New research shed light on the most common type of healthcare-associated infection
Researchers modelled the trajectory of each of 3 million squames. Credit OSU
Findings by collaborators at Oregon State University (OSU) and the University of California, Irvine, shed new light on the most common type of Hospital Corporation of America (HCA) healthcare-associated infection, Steve Lundeberg, of the OSU, has reported.
The research revealed that warm-air blowers that keep patients at a safe temperature also interfere with operating room ventilation systems, potentially making it easier for microbial skin colonisers to cause infection at surgical sites.
According to the Centers for Disease Control, about 30 per cent of all HCAs among hospitalised patients are surgical site infections or SSIs.
It is also estimated that about two patients in 100 will develop an SSI, with a mortality rate of 3 per cent. When those numbers are multiplied by the millions of surgeries conducted each year in US hospitals alone, the result is wide-scale human suffering and economic loss.
Corresponding author Sourabh Apte and other engineering researchers at OSU and UC Irvine conducted high-fidelity simulations of how thermal plumes from a warming blower interact with the ventilation system tasked with minimising the amount of airborne bacteria in an operating room.
Apte, a mechanical engineering professor in the College of Engineering, and his team specifically looked at the dispersion of squames that each person sloughs off at the rate of about 10 million per day.
Squames are tiny, disc-shaped flakes of skin, about 4 to 20 microns in diameter and 3 to 5 microns in thickness and with the density of water.
Apte explained: “In an operating room, everyone is wearing gloves, masks and hats, but they’re still shedding skin cells."
The squames are problematic because of microbial skin colonisers such as Staphylococcus aureus; when squames and the bacteria that live on them get into surgical sites, an infection can be the result.
"An ultra-clean ventilation system constantly delivers highly filtered air with a uniform downward velocity, and its performance depends on volumetric air flow and proper temperature gradients,” Apte said.
“Medical equipment in the OR and the surgical staff can disrupt the airflow in ways that increase the amount of bacterial colony-forming units, and so do the rising plumes of hot air from forced-air warming devices that prevent patient hypothermia.”
Researchers performed a high-fidelity, large-eddy simulation to predict the flow field in an operating room in which a patient was undergoing knee surgery.
The simulation tracked 3 million squames and assumed a best-case, – and very unlikely – scenario of all of the squames starting out on the floor.
“This numerical approach is fully three-dimensional and time-dependent and accounts for the effects of turbulence and heat transfer on the dispersion of squames,” Apte added.

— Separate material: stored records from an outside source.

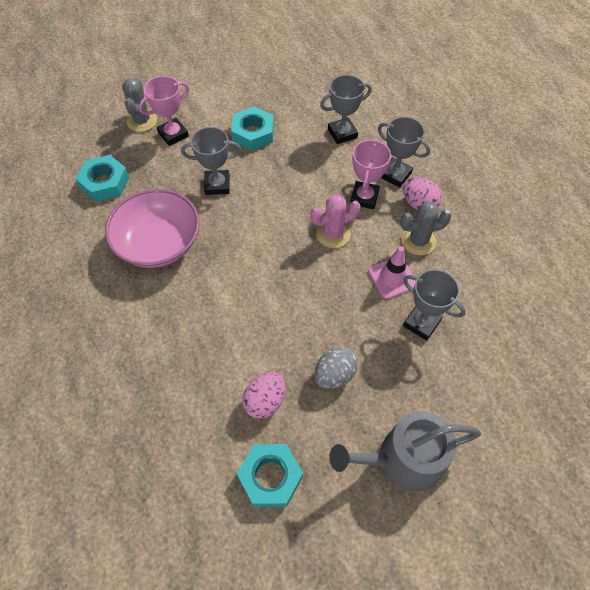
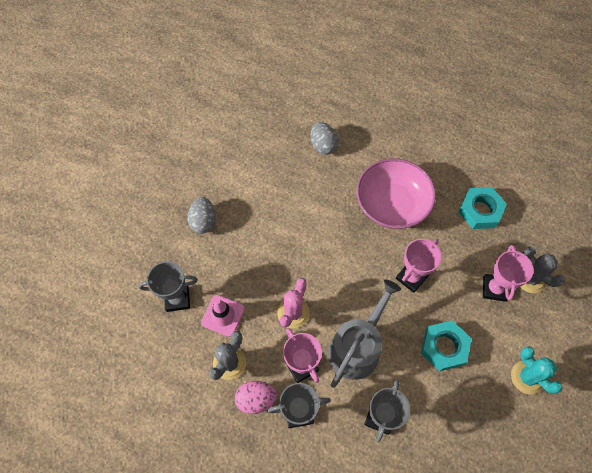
camera: 135 degrees right, 5 degrees up
grey trophy [181,127,242,195] -> pink trophy [396,239,442,293]
turquoise nut [237,444,303,507] -> none
pink egg [242,372,286,419] -> none
grey watering can [329,411,481,491] -> grey watering can moved to [328,280,401,388]
none -> grey egg [311,122,338,155]
none -> turquoise cactus [511,347,562,394]

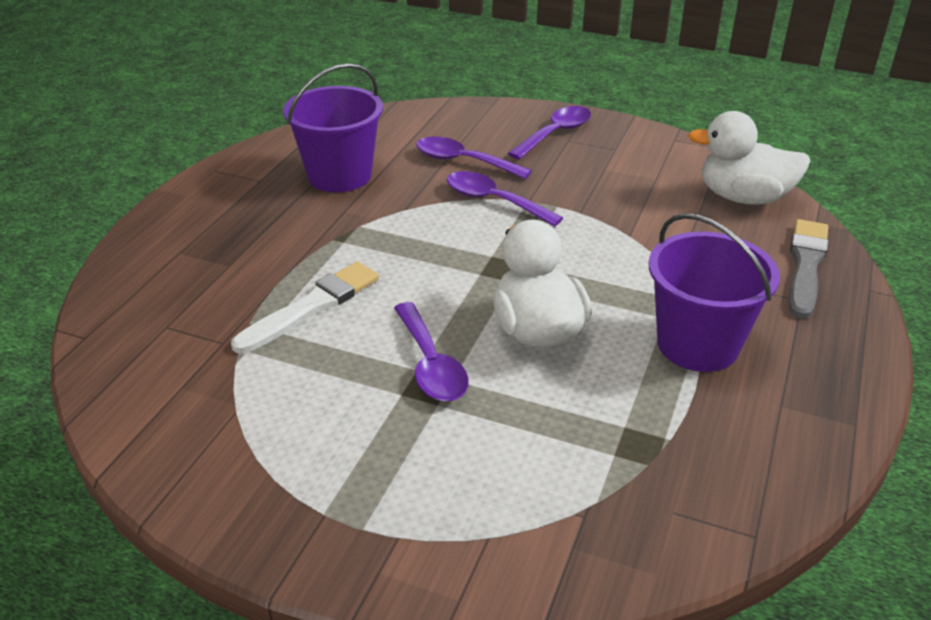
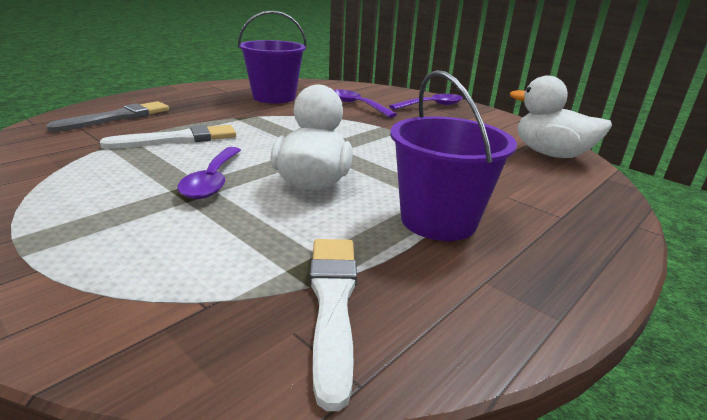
camera: 20 degrees right, 10 degrees down
purple spoon [447,171,563,227] -> none
grey brush [789,219,828,319] -> grey brush moved to [46,101,169,132]
none -> white brush [310,239,357,411]

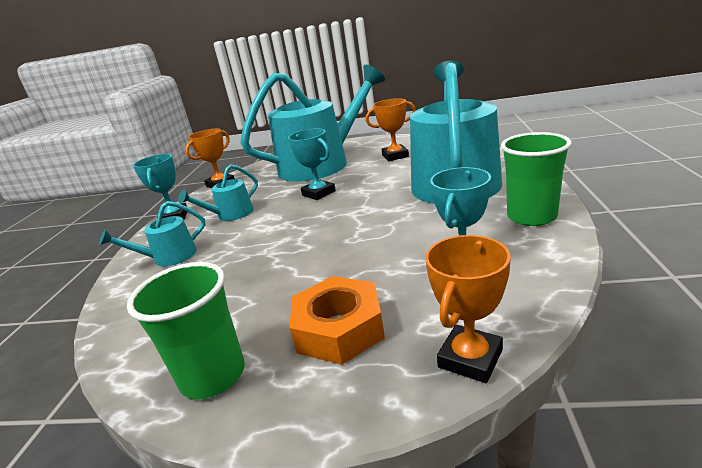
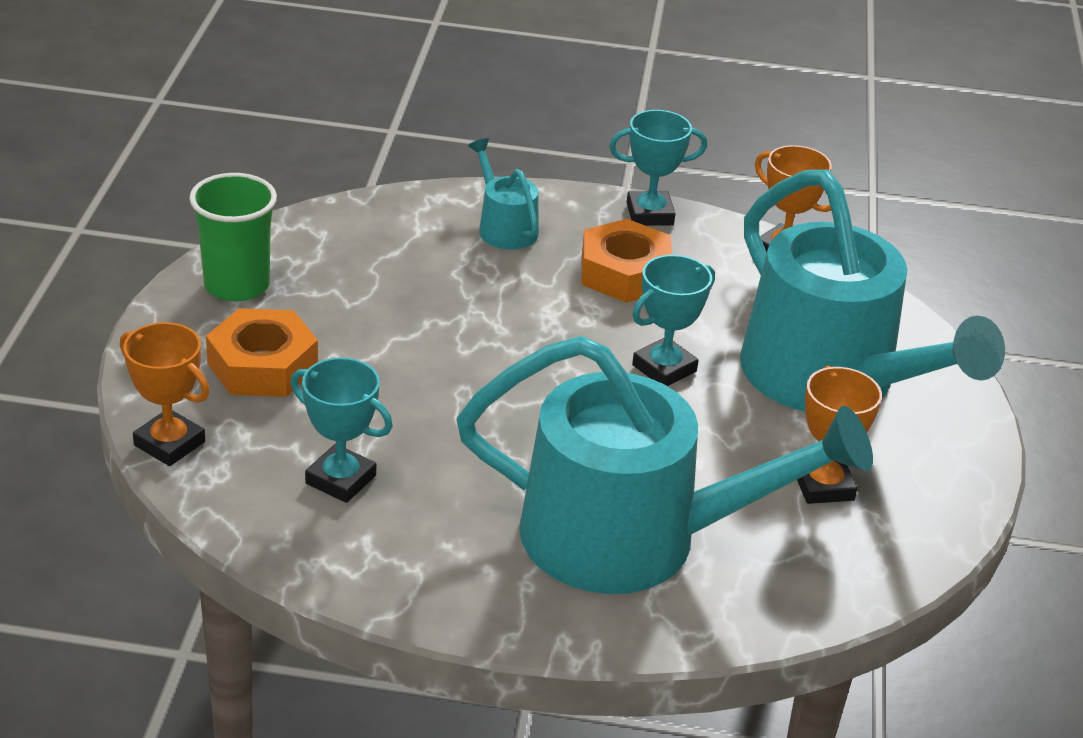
camera: 85 degrees right, 10 degrees up
turquoise watering can [178,164,258,221] -> orange nut [582,219,672,303]
green cup [501,132,572,226] -> none

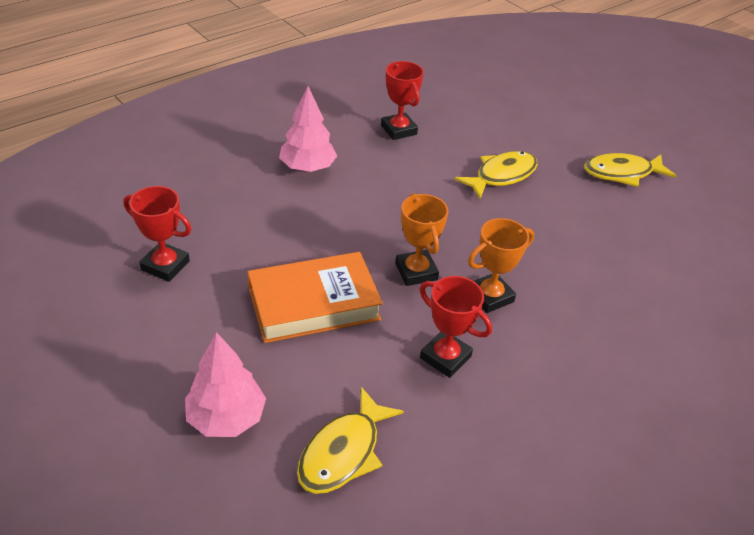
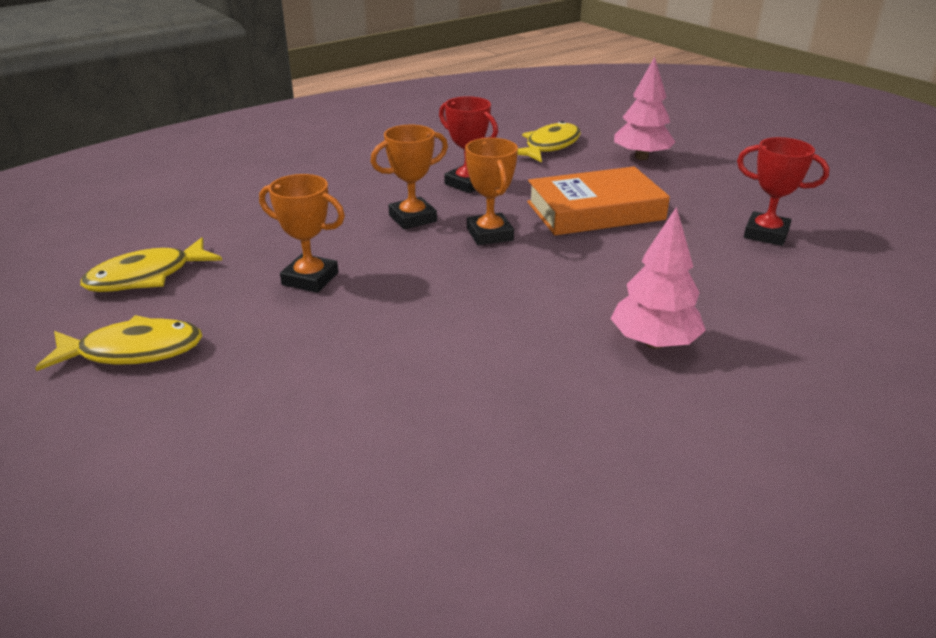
camera: 175 degrees left, 10 degrees down
red trophy [381,61,424,140] -> none
yellow fish [454,151,538,199] -> yellow fish moved to [80,237,222,292]
none -> orange trophy [259,174,345,293]

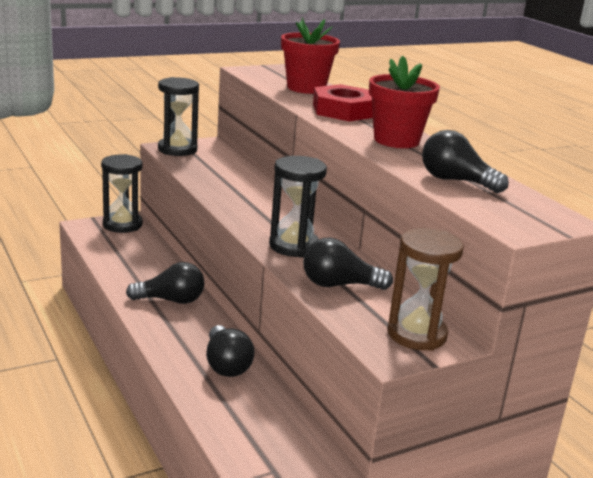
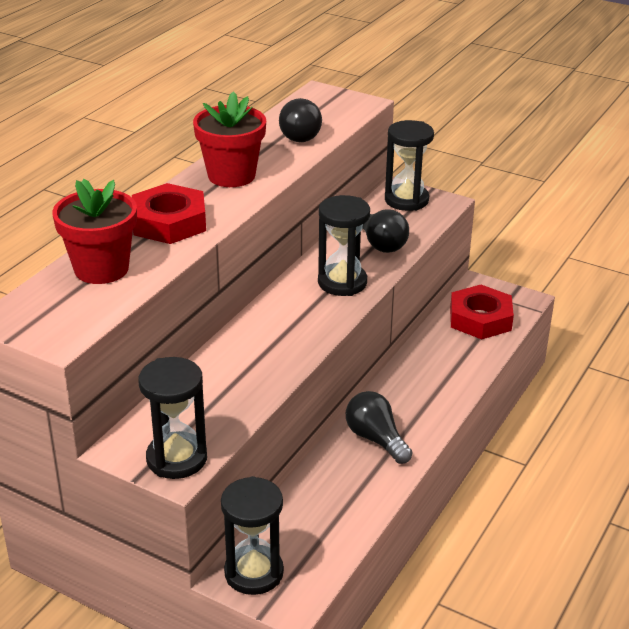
camera: 120 degrees left, 10 degrees up
black light bulb [206,325,255,377] -> none
brown hourglass [387,228,464,351] -> black hourglass [385,120,434,211]
none -> red nut [450,285,514,339]

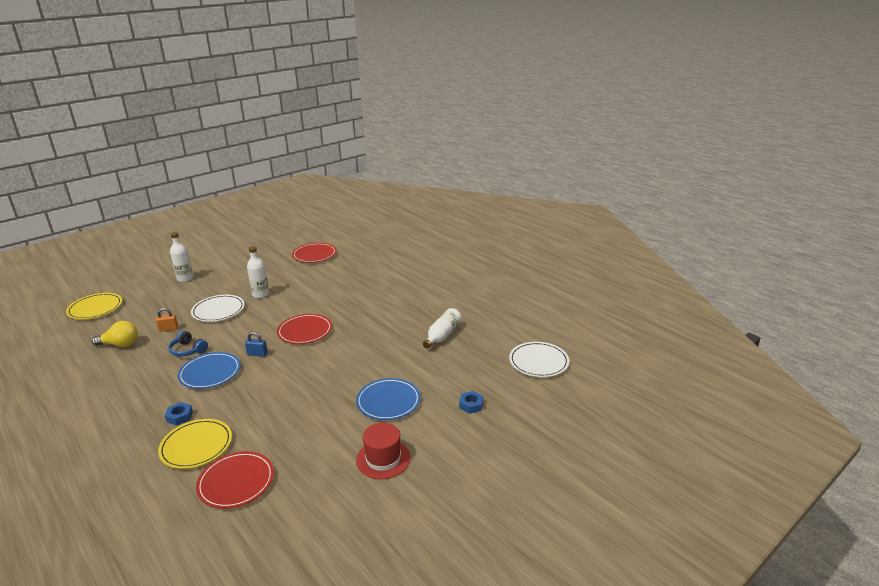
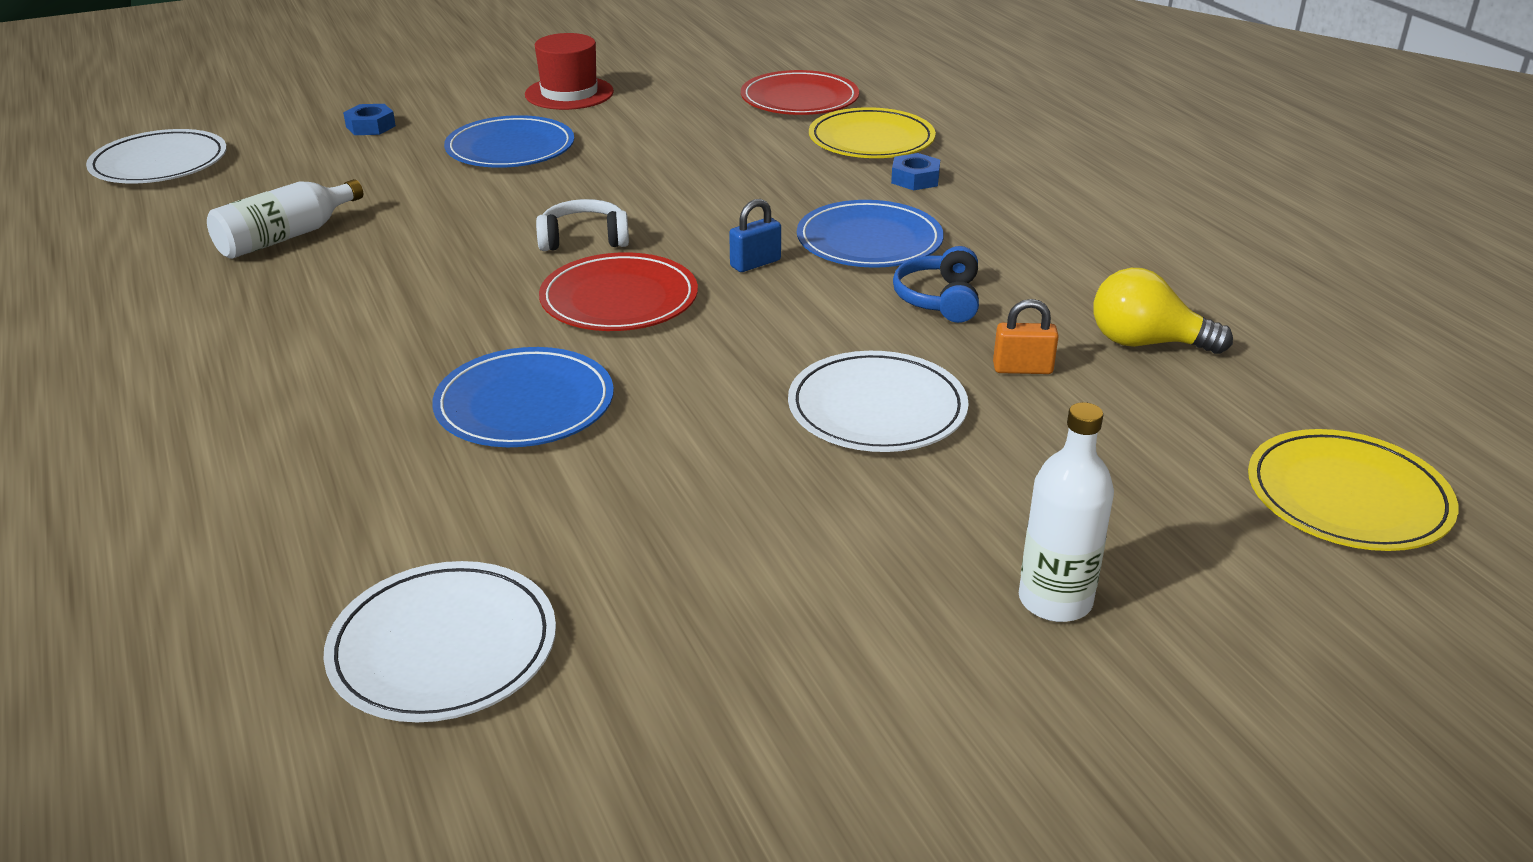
camera: 165 degrees left, 5 degrees up
blue headphones [168,330,208,356] -> blue headphones turned 135 degrees counterclockwise [893,246,979,323]
blue padlock [245,332,268,357] -> blue padlock turned 60 degrees counterclockwise [729,199,781,272]
white bottle [247,246,269,298] -> none
red plate [292,243,337,263] -> white plate [324,561,556,722]
none -> blue plate [432,347,614,447]
none -> white headphones [536,199,629,251]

“The approach is fully predictive and captures the turbulent flow accurately without requiring any tunable parameters. This is the first study of its kind where large-eddy simulation was used to investigate dispersion of squame particles in an operating room.”
The results show that with the blower off, the ventilation system quickly moves the squames toward exit grilles.
“But with the hot-air blower on, rising thermal plumes drag the squames above the operating table and side tables, where they’re advected downward toward the surgical site by the ventilation air entering from the ceiling,” Apte said. “We modeled the actual trajectory of each of 3 million squames.”
All of the calculations were performed on a parallel computer and used 1,600 processors. The overall calculation required more than 2 million central processing unit hours. Calculating the flow field with the hot-air blower and the trajectory of 3 million squames for about 25 seconds of physical time required about 200 hours of dedicated parallel computing.
Such predictive simulations of flow in a real operating room were feasible because of the unique computational capabilities developed by the researchers at OSU.
“The numerical approach lacks any limitations from a theoretical point of view, but there is a lack of detailed experimental measurements of the 3D velocity ﬁeld in an operating room during a clinical trial,” Apte explained.
“Such data would help validate the numerical predictions. According to experts in ﬂuid ﬂow measurements, gathering such detailed data during a clinical trial is potentially feasible but may cost up to $2 million.”
The complete research has been published in the International Journal for Numerical Methods in Biomedical Engineering.